Bad breath! Are you worried about it in the moment of an intimate embrace? Or do you fear compromising the success of closing that very important business deal? These are genuine concerns and it is good to know that health care professionals now understand the causes of halitosis.
We are all genuinely concerned about having stinky breath, and probably for good reason! The problem is, even your best friend will probably not tell you that you have a stench mouth through fear of offending you.
Causes of Bad Breath
There are many reasons why a person has bad breath. The breakdown of food particles in and around your teeth can cause a foul odor. Eating foods containing volatile oils is another source of bad breath. Onions and garlic are the best known examples, but other vegetables and spices can also cause bad breath. After these foods are digested and the pungent oils are absorbed into your bloodstream, they're carried to your lungs and are given off in your breath until the food is eliminated from your body.
Alcohol behaves in the same fashion. Despite the fact that in itself, alcohol has no odor, the characteristic smell on your breath is mainly the odor of other components of the beverage.
Poor dental hygiene and periodontal disease can be a source of bad breath. If you don't brush and floss daily, food particles remain in your mouth, collecting bacteria and emitting hydrogen sulfur vapors.
Saliva helps cleanse and moisten your mouth. A dry mouth enables dead cells to accumulate on your tongue, gums, and cheeks. These cells then decompose and cause odor. Dry mouth naturally occurs during sleep; it's what causes "morning breath." Dry mouth is even more of a problem if you sleep with your mouth open.
Chronic lung infections and lung abscesses can produce very foul-smelling breath. Several other illnesses can cause a distinctive breath odor. Kidney failure can cause a urine-like odor, and liver failure may cause an odor described as "fishy." People with uncontrolled diabetes often have a fruity breath odor.

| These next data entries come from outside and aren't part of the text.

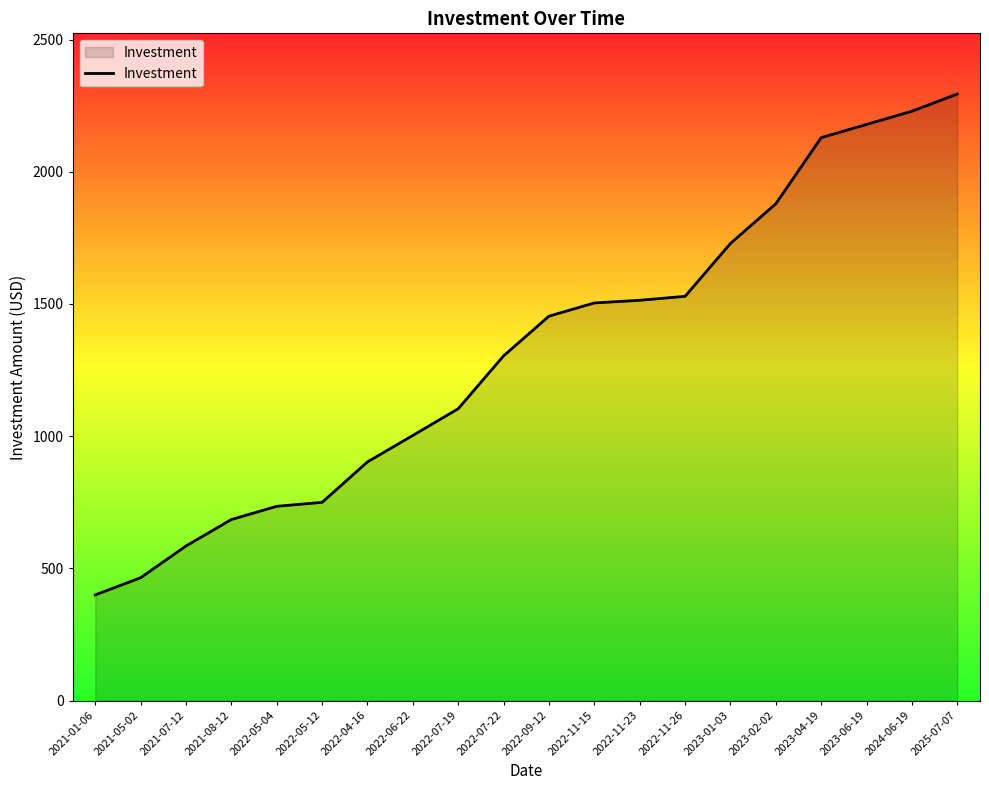

What value does the data have at 2022-09-12, to the nearest 100?

1500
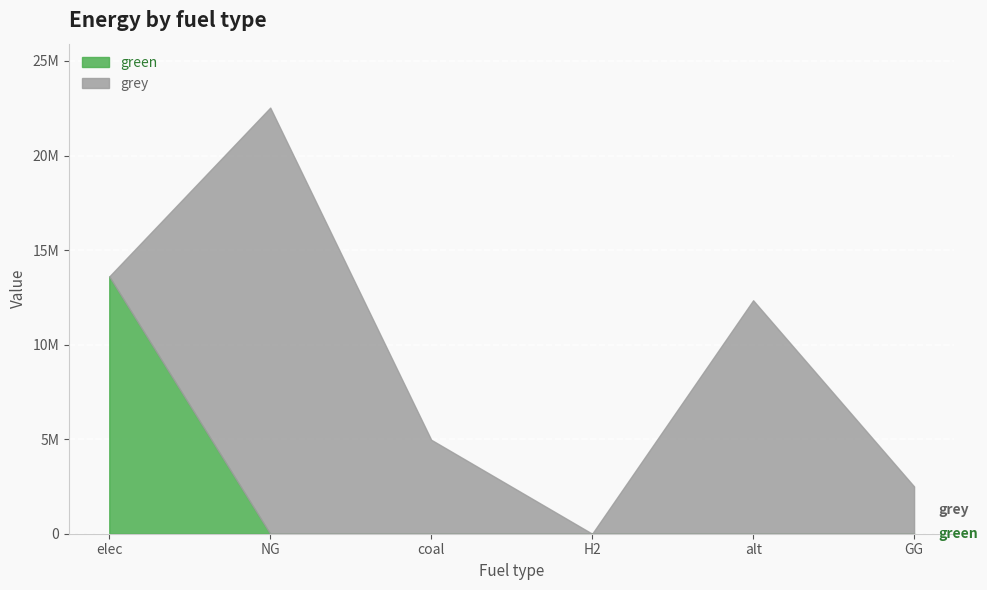

What is the maximum value shown in the chart?

22534424.5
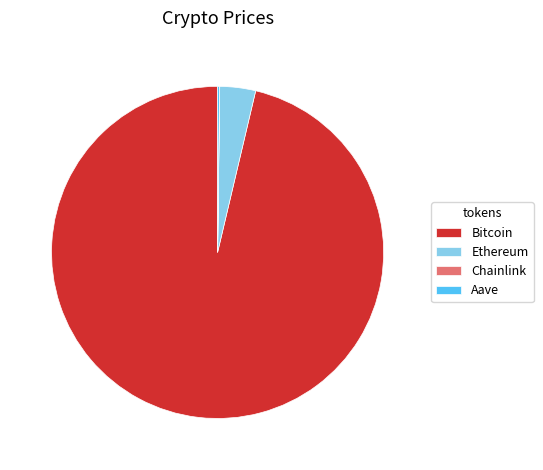

What is the majority slice?

Bitcoin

Bad breath is also associated with sinus infections due to nasal discharge seeping into the back of your throat. Strep throat, tonsillitis, and mononucleosis can cause bad breath until the throat infection clears. Bronchitis and other upper respiratory infections in which you cough up odorous sputum are other sources of bad breath.
Smoking dries out your mouth and causes its own unpleasant mouth odor. Tobacco users are also more likely to have periodontal disease, an additional source of bad breath.
8 Steps To Improve or Prevent Bad Breath:
1. Brush your teeth after you eat.
2. Floss at least once a day.
3. Brush your tongue. Giving your tongue a good brushing removes dead cells, bacteria, and food debris. Use a soft-bristled toothbrush and brush your tongue with at least 5 to 15 strokes.
4. Clean your dentures well. If you wear a bridge or a partial or complete denture, clean it thoroughly at least once a day or as directed by your dentist.
5. Drink plenty of water. To keep your mouth moist, be sure to consume plenty of water – not coffee, soft drinks, or alcohol.
6. Chewing gum or sucking on candy (preferably sugarless) also stimulates saliva, washing away food particles and bacteria.
7. Use a fairly new toothbrush. Change your toothbrush every three to four months, and choose a soft-bristled one.
8. Schedule regular dental checkups.